*** MATERIAL FOR THE TASK ***
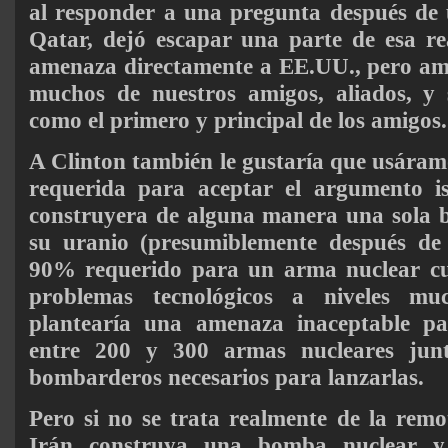
al responder a una pregunta después de 
Qatar, dejó escapar una parte de esa re
amenaza directamente a EE.UU., pero am
muchos de nuestros amigos, aliados, y s
como el primero y principal de los amigos.
A Clinton también le gustaría que usáram
requerida para aceptar el argumento is
construyera de alguna manera una sola b
su uranio (presumiblemente después de r
90% requerido para un arma nuclear cu
problemas tecnológicos a niveles mu
plantearía una amenaza inaceptable pa
entre 200 y 300 armas nucleares junt
bombarderos necesarios para lanzarlas.
Pero si no se trata realmente de la remo
Irán construya una bomba nuclear y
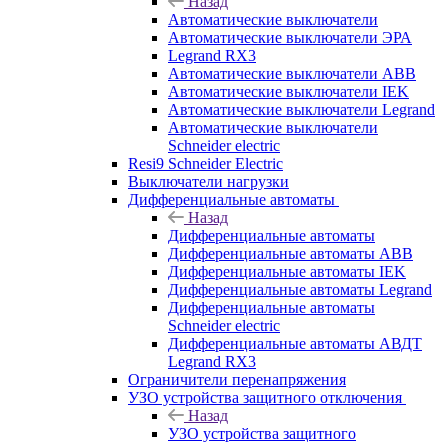
Назад
Автоматические выключатели
Автоматические выключатели ЭРА
Legrand RX3
Автоматические выключатели ABB
Автоматические выключатели IEK
Автоматические выключатели Legrand
Автоматические выключатели
Schneider electric
Resi9 Schneider Electric
Выключатели нагрузки
Дифференциальные автоматы
Назад
Дифференциальные автоматы
Дифференциальные автоматы ABB
Дифференциальные автоматы IEK
Дифференциальные автоматы Legrand
Дифференциальные автоматы
Schneider electric
Дифференциальные автоматы АВДТ
Legrand RX3
Ограничители перенапряжения
УЗО устройства защитного отключения
Назад
УЗО устройства защитного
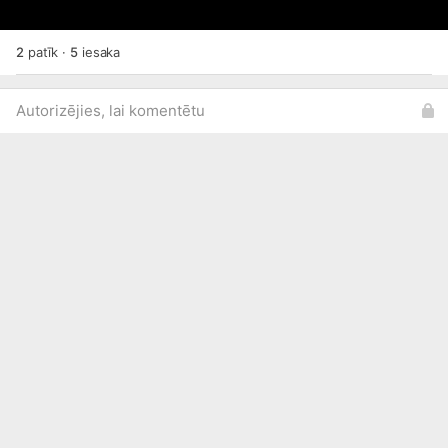
2
patīk
·
5
iesaka
Autorizējies, lai komentētu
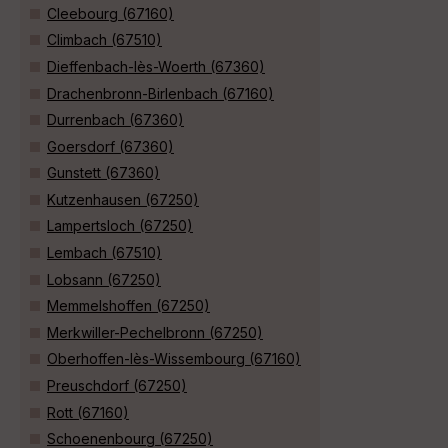
Cleebourg (67160)
Climbach (67510)
Dieffenbach-lès-Woerth (67360)
Drachenbronn-Birlenbach (67160)
Durrenbach (67360)
Goersdorf (67360)
Gunstett (67360)
Kutzenhausen (67250)
Lampertsloch (67250)
Lembach (67510)
Lobsann (67250)
Memmelshoffen (67250)
Merkwiller-Pechelbronn (67250)
Oberhoffen-lès-Wissembourg (67160)
Preuschdorf (67250)
Rott (67160)
Schoenenbourg (67250)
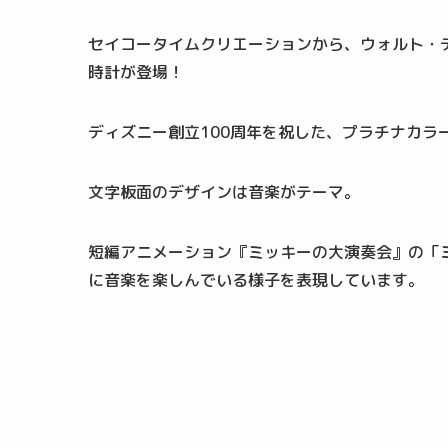
セイコータイムクリエーションから、ウォルト・デ
時計が登場！
ディズニー創立100周年を祝した、プラチナカラ
文字板面のデザインは音楽がテーマ。
短編アニメーション『ミッキーの大演奏会』の「
に音楽を楽しんでいる様子を表現しています。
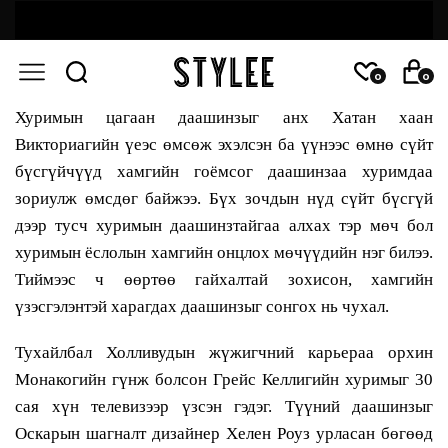
0
0
Хуримын цагаан даашинзыг анх Хатан хаан
Викториагийн үеэс өмсөж эхэлсэн ба үүнээс өмнө сүйт
бүсгүйчүүд хамгийн гоёмсог даашинзаа хуримдаа
зориулж өмсдөг байжээ. Бүх зочдын нүд сүйт бүсгүй
дээр тусч хуримын даашинзтайгаа алхах тэр мөч бол
хуримын ёслолын хамгийн онцлох мөчүүдийн нэг билээ.
Тиймээс ч өөртөө гайхалтай зохисон, хамгийн
үзэсгэлэнтэй харагдах даашинзыг сонгох нь чухал.
Тухайлбал Холливудын жүжигчний карьераа орхин
Монакогийн гүнж болсон Грейс Келлигийн хуримыг 30
сая хүн телевизээр үзсэн гэдэг. Түүний даашинзыг
Оскарын шагналт дизайнер Хелен Роуз урласан бөгөөд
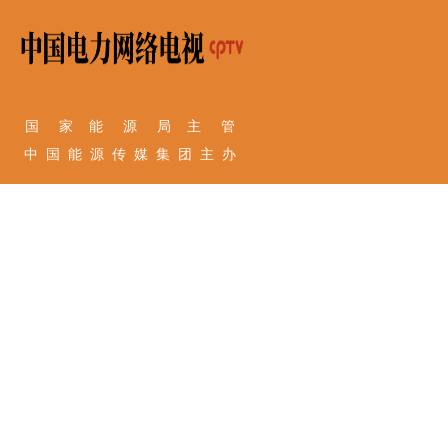
国 家 能 源 局 主 管
中 国 能 源 传 媒 集 团 主 办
*** End of MATERIAL FOR THE TASK ***
Return the records exactly. Don't carry the pictures over.

▶ _FINISHED TASK_
al responder a una pregunta después de 
Qatar, dejó escapar una parte de esa re
amenaza directamente a EE.UU., pero am
muchos de nuestros amigos, aliados, y s
como el primero y principal de los amigos.
A Clinton también le gustaría que usáram
requerida para aceptar el argumento is
construyera de alguna manera una sola b
su uranio (presumiblemente después de r
90% requerido para un arma nuclear cu
problemas tecnológicos a niveles mu
plantearía una amenaza inaceptable pa
entre 200 y 300 armas nucleares junt
bombarderos necesarios para lanzarlas.
Pero si no se trata realmente de la remo
Irán construya una bomba nuclear y
Назад
Автоматические выключатели
Автоматические выключатели ЭРА
Legrand RX3
Автоматические выключатели ABB
Автоматические выключатели IEK
Автоматические выключатели Legrand
Автоматические выключатели
Schneider electric
Resi9 Schneider Electric
Выключатели нагрузки
Дифференциальные автоматы
Назад
Дифференциальные автоматы
Дифференциальные автоматы ABB
Дифференциальные автоматы IEK
Дифференциальные автоматы Legrand
Дифференциальные автоматы
Schneider electric
Дифференциальные автоматы АВДТ
Legrand RX3
Ограничители перенапряжения
УЗО устройства защитного отключения
Назад
УЗО устройства защитного
2
patīk
·
5
iesaka
Autorizējies, lai komentētu
Cleebourg (67160)
Climbach (67510)
Dieffenbach-lès-Woerth (67360)
Drachenbronn-Birlenbach (67160)
Durrenbach (67360)
Goersdorf (67360)
Gunstett (67360)
Kutzenhausen (67250)
Lampertsloch (67250)
Lembach (67510)
Lobsann (67250)
Memmelshoffen (67250)
Merkwiller-Pechelbronn (67250)
Oberhoffen-lès-Wissembourg (67160)
Preuschdorf (67250)
Rott (67160)
Schoenenbourg (67250)
セイコータイムクリエーションから、ウォルト・デ
時計が登場！
ディズニー創立100周年を祝した、プラチナカラ
文字板面のデザインは音楽がテーマ。
短編アニメーション『ミッキーの大演奏会』の「
に音楽を楽しんでいる様子を表現しています。
0
0
Хуримын цагаан даашинзыг анх Хатан хаан
Викториагийн үеэс өмсөж эхэлсэн ба үүнээс өмнө сүйт
бүсгүйчүүд хамгийн гоёмсог даашинзаа хуримдаа
зориулж өмсдөг байжээ. Бүх зочдын нүд сүйт бүсгүй
дээр тусч хуримын даашинзтайгаа алхах тэр мөч бол
хуримын ёслолын хамгийн онцлох мөчүүдийн нэг билээ.
Тиймээс ч өөртөө гайхалтай зохисон, хамгийн
үзэсгэлэнтэй харагдах даашинзыг сонгох нь чухал.
Тухайлбал Холливудын жүжигчний карьераа орхин
Монакогийн гүнж болсон Грейс Келлигийн хуримыг 30
сая хүн телевизээр үзсэн гэдэг. Түүний даашинзыг
Оскарын шагналт дизайнер Хелен Роуз урласан бөгөөд
国 家 能 源 局 主 管
中 国 能 源 传 媒 集 团 主 办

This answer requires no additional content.